## Extracted page text data
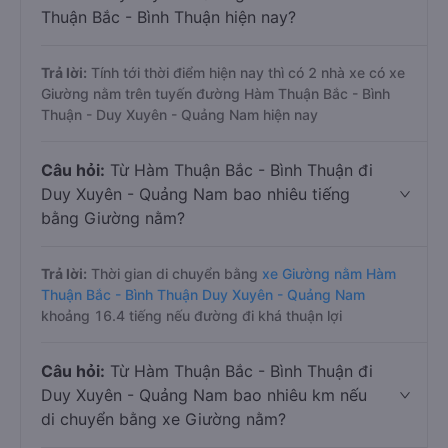
Thuận Bắc - Bình Thuận hiện nay?
Trả lời:
Tính tới thời điểm hiện nay thì có 2 nhà xe có xe
Giường nằm trên tuyến đường Hàm Thuận Bắc - Bình
Thuận - Duy Xuyên - Quảng Nam hiện nay
Câu hỏi:
Từ Hàm Thuận Bắc - Bình Thuận đi
Duy Xuyên - Quảng Nam bao nhiêu tiếng
bằng Giường nằm?
Trả lời:
Thời gian di chuyển bằng
xe Giường nằm Hàm
Thuận Bắc - Bình Thuận Duy Xuyên - Quảng Nam
khoảng 16.4 tiếng nếu đường đi khá thuận lợi
Câu hỏi:
Từ Hàm Thuận Bắc - Bình Thuận đi
Duy Xuyên - Quảng Nam bao nhiêu km nếu
di chuyển bằng xe Giường nằm?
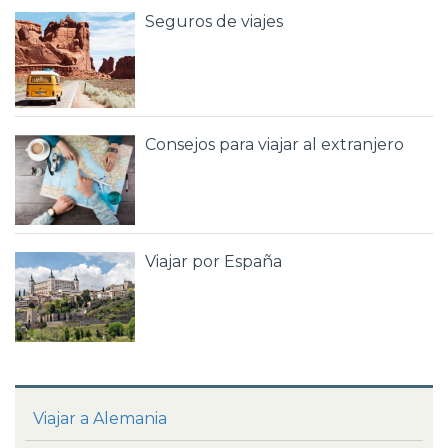
Seguros de viajes
Consejos para viajar al extranjero
Viajar por España
Viajar a Alemania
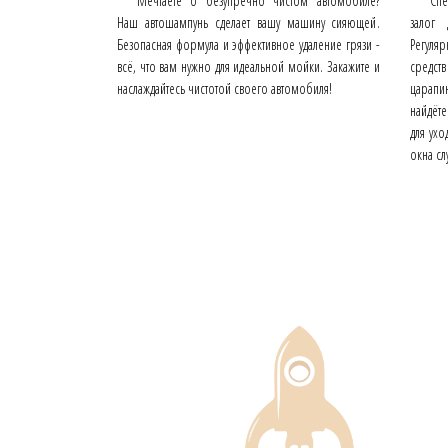
Мечтаете о безупречно чистом автомобиле?
Спе
Наш автошампунь сделает вашу машину сияющей.
залог 
Безопасная формула и эффективное удаление грязи -
Регуля
всё, что вам нужно для идеальной мойки. Закажите и
средст
наслаждайтесь чистотой своего автомобиля!
царапи
найдёт
для ух
окна сл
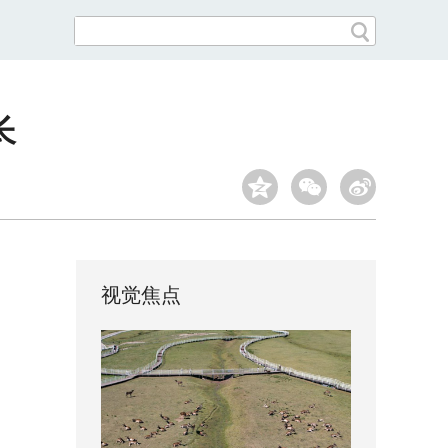
长
视觉焦点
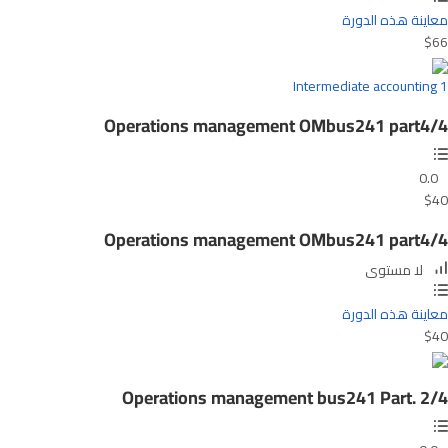
معاينة هذه الدورة
$66
Intermediate accounting 1
Operations management OMbus241 part4/4
0.0
$40
Operations management OMbus241 part4/4
لا مستوى
معاينة هذه الدورة
$40
Operations management bus241 Part. 2/4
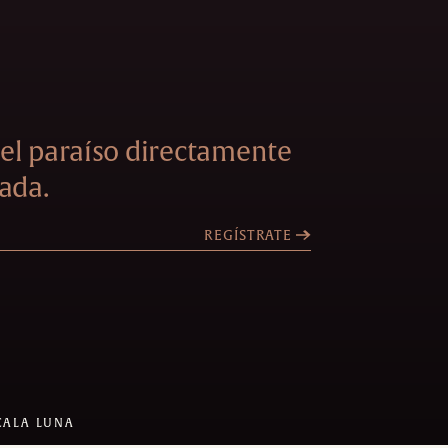
el paraíso directamente
ada.
REGÍSTRATE
CALA LUNA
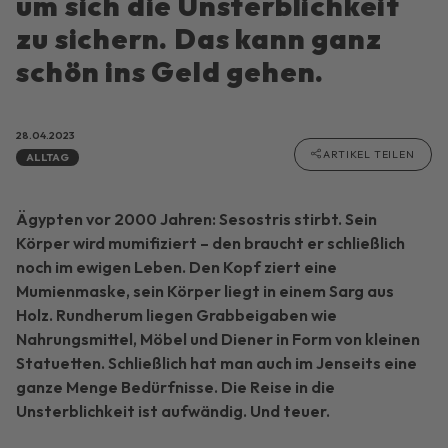
um sich die Unsterblichkeit
zu sichern. Das kann ganz
schön ins Geld gehen.
28.04.2023
ARTIKEL TEILEN
ALLTAG
Ägypten vor 2000 Jahren: Sesostris stirbt. Sein
Körper wird mumifiziert – den braucht er schließlich
noch im ewigen Leben. Den Kopf ziert eine
Mumienmaske, sein Körper liegt in einem Sarg aus
Holz. Rundherum liegen Grabbeigaben wie
Nahrungsmittel, Möbel und Diener in Form von kleinen
Statuetten. Schließlich hat man auch im Jenseits eine
ganze Menge Bedürfnisse. Die Reise in die
Unsterblichkeit ist aufwändig. Und teuer.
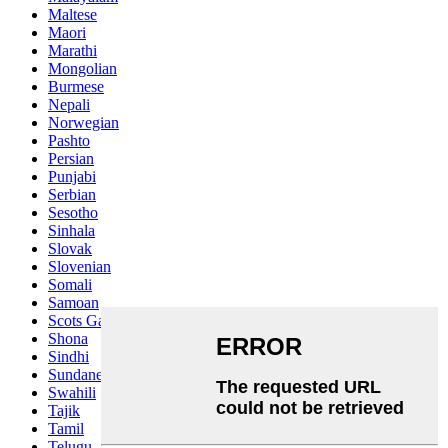
Maltese
Maori
Marathi
Mongolian
Burmese
Nepali
Norwegian
Pashto
Persian
Punjabi
Serbian
Sesotho
Sinhala
Slovak
Slovenian
Somali
Samoan
Scots Gaelic
Shona
Sindhi
Sundanese
Swahili
Tajik
Tamil
Telugu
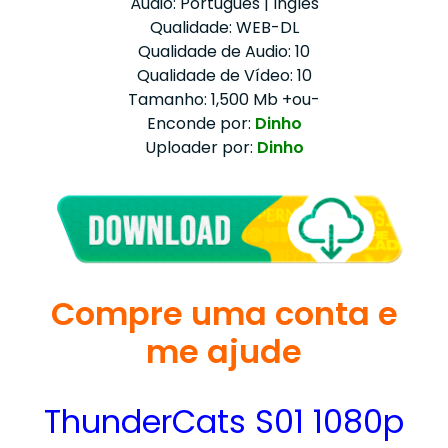
Áudio: Português | Inglês
Qualidade: WEB-DL
Qualidade de Audio: 10
Qualidade de Vídeo: 10
Tamanho: 1,500 Mb +ou-
Enconde por:
Dinho
Uploader por:
Dinho
Compre uma conta e
me ajude
ThunderCats S01 1080p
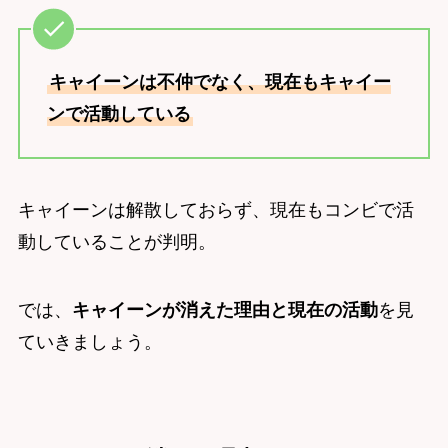
キャイーンは不仲でなく、現在もキャイー
ンで活動している
キャイーンは解散しておらず、現在もコンビで活
動していることが判明。
では、
キャイーンが消えた理由と現在の活動
を見
ていきましょう。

## Problem to work on
Using the entries shown above, reproduce verbatim the lines from the line bearing "schön ins Geld gehen." to the line bearing "Holz. Rundherum liegen Grabbeigaben wie", inclusive.

## Expected output
schön ins Geld gehen.
28.04.2023
ARTIKEL TEILEN
ALLTAG
Ägypten vor 2000 Jahren: Sesostris stirbt. Sein
Körper wird mumifiziert – den braucht er schließlich
noch im ewigen Leben. Den Kopf ziert eine
Mumienmaske, sein Körper liegt in einem Sarg aus
Holz. Rundherum liegen Grabbeigaben wie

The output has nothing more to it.